Monday, September 3, 2012

Delayed Dreams

When I look back, I find it so interesting that I spent the years between fifteen and fifty not writing a word since I feel so restless these days when I’m not writing something. I didn’t even keep a decent journal during that time. As a child and a teenager, I wrote stories—mostly silly stories about girl crushes on rock stars—and then had my self-confidence, which was shaky at best, quenched by a critical creative writing class. In spite of being an avid reader, I ignored my love affair with books and words and became a nurse instead. Then a wife. Then a mother. Then a home-school teacher. Then a bookstore clerk.
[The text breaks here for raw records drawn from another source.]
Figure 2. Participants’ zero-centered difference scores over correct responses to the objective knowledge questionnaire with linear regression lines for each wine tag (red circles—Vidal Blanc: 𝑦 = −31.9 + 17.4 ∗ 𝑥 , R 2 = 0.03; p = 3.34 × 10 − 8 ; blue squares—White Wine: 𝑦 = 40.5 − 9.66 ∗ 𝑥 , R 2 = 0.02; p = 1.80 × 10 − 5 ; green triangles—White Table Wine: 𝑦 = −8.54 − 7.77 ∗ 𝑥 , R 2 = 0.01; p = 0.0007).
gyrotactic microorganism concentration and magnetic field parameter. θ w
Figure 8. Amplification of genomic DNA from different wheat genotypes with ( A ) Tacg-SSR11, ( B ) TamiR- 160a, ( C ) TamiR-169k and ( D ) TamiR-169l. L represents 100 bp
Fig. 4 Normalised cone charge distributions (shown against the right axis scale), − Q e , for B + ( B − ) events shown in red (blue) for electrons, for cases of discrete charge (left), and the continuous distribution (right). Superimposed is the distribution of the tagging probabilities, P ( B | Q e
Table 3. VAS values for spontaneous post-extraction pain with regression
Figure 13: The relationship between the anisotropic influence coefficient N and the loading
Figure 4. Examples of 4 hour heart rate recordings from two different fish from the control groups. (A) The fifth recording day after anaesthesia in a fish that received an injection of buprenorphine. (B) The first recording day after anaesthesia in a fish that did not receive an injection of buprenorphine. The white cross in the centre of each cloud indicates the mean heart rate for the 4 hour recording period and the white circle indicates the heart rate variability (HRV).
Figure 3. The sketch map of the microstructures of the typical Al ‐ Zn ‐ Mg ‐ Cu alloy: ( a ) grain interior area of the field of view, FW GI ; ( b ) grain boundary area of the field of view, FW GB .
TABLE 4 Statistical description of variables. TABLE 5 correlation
It wasn’t until I was fifty that I pulled a book off the shelf in that bookstore, a book about writing, and felt the first stirrings of the old passion. I had convinced myself long before that I couldn’t really write so it took a while for the dream to take hold. Now on the eve of having a book published (two and a half months, people!), I feel like it’s still a bit of a dream. My first book is not a great book. It’s not even a really, really good book, although I love the story and the characters the way a mother loves her children—wholeheartedly, in spite of all the faults. But it’s a start and the path stretches in front of me in such an inviting way. Wendell J. Berry said, “I am discomforted by the knowledge that I don’t know how to write the books that I have not yet written, but that discomfort has an excitement about it, and it is the necessary antecedent of one of the best kinds of happiness.” So completely true is this statement that I have it on my inspiration board by my desk. I can’t wait to discover the stories and meet the characters that wait just around the bend! I feel a little impatient to uncover the skills and talent that will help me tell those stories better—but being patient is the key there, and being willing to work hard. I can do that. I will do that! We had a funny quote on the refrigerator for a while (purchased by my husband) which said, “When Mama ain’t happy, nobody’s happy.” Now it should read, “When Mama ain’t writin’, nobody’s happy.” Lucky for me—and for my family—my writing refuge is only a few steps away. Please share any sage advice or inspirational stories with this newbie that you might care to!